The deep learning models we use today — like convolutional neural networks for images, recurrent or transformer-based models for sequences, and graph neural networks for graphs — are all shaped by these computational limits. To make things easier, we purposely put certain structural elements into models to reduce complexity, share parameters, and make training more manageable. Basically, we’ve put a lot of effort into figuring out which structures need to be learned for specific tasks, and instead of letting a network figure them out by itself, we tell it what to look for. From a model training perspective, we haven’t really made neural networks better at generalizing. We’ve just reduced the number of functions they can learn in order to make them work better on specific tasks.
If we could train large, fully connected networks (MLPs) without issues, we wouldn’t need these carefully designed architectures anymore. We could just train an overparameterized, fully connected network that, with enough data, finds its own internal representations. No convolutions, no attention mechanisms, no hand-crafted structures. This might lead to a situation where models get simpler in design, but their complexity comes from their size and the data they’re trained on.
In other words, we might be able to move forward by “moving backwards” — improving the efficiency and scalability of MLPs and getting rid of our current limits. This could reduce the need for specialized architectures and the careful training needed to get neural networks to do what they do now. But here’s the real question: Is it even possible to train fully connected networks at a large scale, or is this like the theoretical idea of warp drives in physics — even if the exotic matter needed to power it exists, we would need an amount of energy far beyond what we can currently handle?

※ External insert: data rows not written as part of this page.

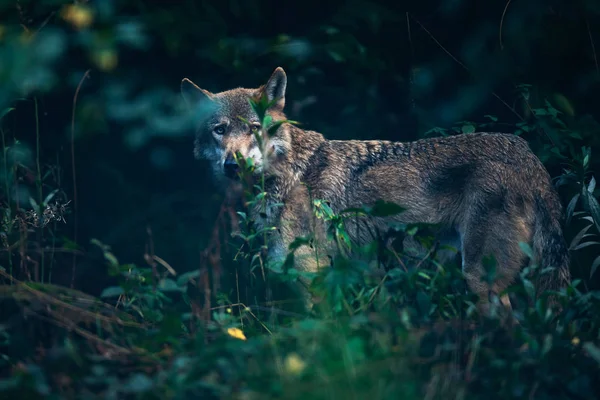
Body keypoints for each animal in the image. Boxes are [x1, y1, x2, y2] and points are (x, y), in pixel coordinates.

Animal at [182, 67, 572, 312]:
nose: (233, 165)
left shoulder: (314, 281)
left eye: (253, 128)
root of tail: (529, 157)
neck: (288, 175)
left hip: (480, 281)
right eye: (220, 130)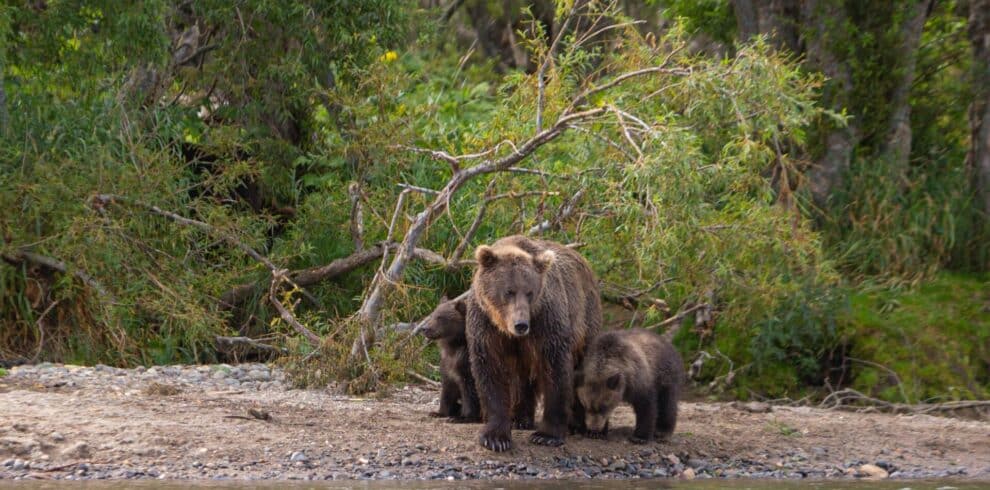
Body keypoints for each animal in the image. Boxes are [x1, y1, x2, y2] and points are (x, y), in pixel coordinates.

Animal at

And since we still have to customize architectures for specific domains or tasks, will there always be gaps in how we can use neural networks unless we overcome this computational barrier with MLPs? The issue is that we’re designing networks for specific tasks, but we don’t know what kind of surprising properties could come from structures we haven’t even thought of yet (and if that doesn’t make sense, it’s probably because I took an edible about 90 minutes ago, and it’s really kicking in).